We Are the Ants(36)
“Don’t worry, Marcus, I’ll keep your secrets. All of them. I don’t want people to find out about what we did any more than you do.”
? ? ?
Diego found me during lunch, sitting on a bench beside the library. The weather was too warm to eat outside, but I couldn’t endure the cafeteria with all those people looking at and talking about me. I didn’t have an appetite anyway. “I texted you a couple of times.” There was coldness in his voice, a distant calm. I was sure he knew about the attack, had probably seen the pictures, but he was being maddeningly blasé.
“More like thirty.”
“I was worried.”
“I wasn’t in the mood to talk.”
Diego nodded and sat beside me. He was wearing flip-flops that exposed his flat feet and hairy toes. “Who attacked you, Henry?”

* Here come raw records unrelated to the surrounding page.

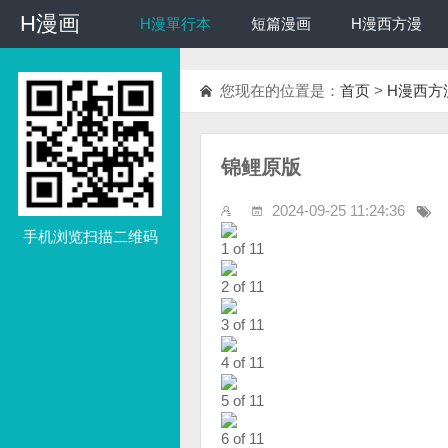
H漫画
H漫画
H漫單行本
短篇漫画
H漫西方漫
您现在的位置是：
首页
>
H漫西方
锦鲤原版
2024-09-25 11:24:36
手机浏览扫描二维码
1 of 11
2 of 11
3 of 11
4 of 11
5 of 11
6 of 11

“I already went through this with the cops.”
“I’m not the cops.”
“Just drop it, all right?”
“I’ve told you about my sister, right?” Diego didn’t wait for me to answer. “Viv was wild when we were growing up. She’s got her shit together now, but when we were kids, I didn’t think she’d make it out of high school without a felony record.” He coughed and cleared his throat. “She was great, though. When I was seven, I think, we had this storm come through that knocked out the power for hours. Our parents had gone into town, and I was so scared. Viv found a bottle of champagne in the back of the fridge and made us champagne ice cream. We played penny poker until our parents got home. My pop whipped us both pretty good, but it was worth it.
“Another time, when I was nine, Viv was climbing this huge cottonwood in our backyard. Dad had told her a million times not to, but that was probably exactly why she did it. She slipped and fell, smacked her face on a branch coming down. Came screaming to me, all bloody and purple. Thing was, she wasn’t worried about her nose being broken; she was scared of being grounded for climbing that stupid tree. Mom lost it when I took Viv inside. I told her I was playing ninja and had tackled Viv and accidentally broken her nose.
“When my pop got home that night, he beat me so hard, he ruptured my spleen.” Diego chuckled like a ruptured spleen was hilarious.
I looked for self-pity in Diego’s eyes, tried to figure out why he’d told me. “Did your dad really do that?” Diego lifted his T-shirt. A faded scar ran down his stomach to his navel, marring the smooth tan skin. Another scar, jagged and more fresh, cut across his left side above his hip. He dropped his shirt back down before I could examine it further. “I’m sorry that happened to you, but what’s your point?”
Diego clenched his fists, took deep, even breaths. He said, “I protect the people I care about, Henry.”
“It doesn’t matter who attacked me.”
“It matters to me.” For a moment I considered telling him it was Marcus, and probably Adrian and Jay, who’d attacked me. Maybe he would have turned them in; maybe he would have beaten them bloody. All I know is that he wouldn’t have done nothing. Which is why I didn’t tell him.
“The sluggers—”
“Who?”
“The aliens,” I said. “I call them that because they look like slugs. Well, they told me the world is going to end soon.”
“How soon?”
“January twenty-ninth.”
Diego arched his eyebrow. “That’s pretty specific.”
“It’s the end of life on Earth. Specificity matters.”
“Did the . . . sluggers tell you how?”
I shook my head. “But they told me I could prevent it. All I have to do is press a red button on their ship.”
“Strange. And sort of anticlimactic.”
“I thought so too.”
Most people would have written me off as a delusional lunatic, but Diego treated me like he believed what I was saying, or at least believed that I believed it. “So at Marcus’s party, when you asked me about saving the world, you weren’t speaking hypothetically?”
“Not so much.”
“Did you press it?”
“Not yet.” Admitting that to Diego, telling him about the button and the end of the world, made the burden slightly more manageable. It was still my decision, no one could make it for me, but I didn’t have to carry the weight of it alone.
“It’d be easier not to,” Diego said. “Wouldn’t it?”
“Yes,” I whispered.
“Because you miss Jesse.” The muscle along Diego’s jaw pulsed, and it was a while before he spoke again. “You’ve already made up your mind, haven’t you? That’s why you won’t tell anyone who attacked you. The world’s going to end; why rock the boat, right?”
“No. I don’t know.” I’d admitted more to Diego than I’d meant to. “Do you want me to press it?”
“I think I want you to want to press it.”
“Oh.” It wasn’t the answer I’d hoped for. I didn’t want to be responsible for the fate of humankind. I could barely be respon-sible for myself. We sat in silence, each roaming our own thoughts until the bell rang and the walkways flooded with chatty students on their way to classes. The one good thing to come from being attacked was that Principal DeShields transferred me from gym to study hall. Diego escorted me to my new class without asking, and I didn’t tell him how grateful I was.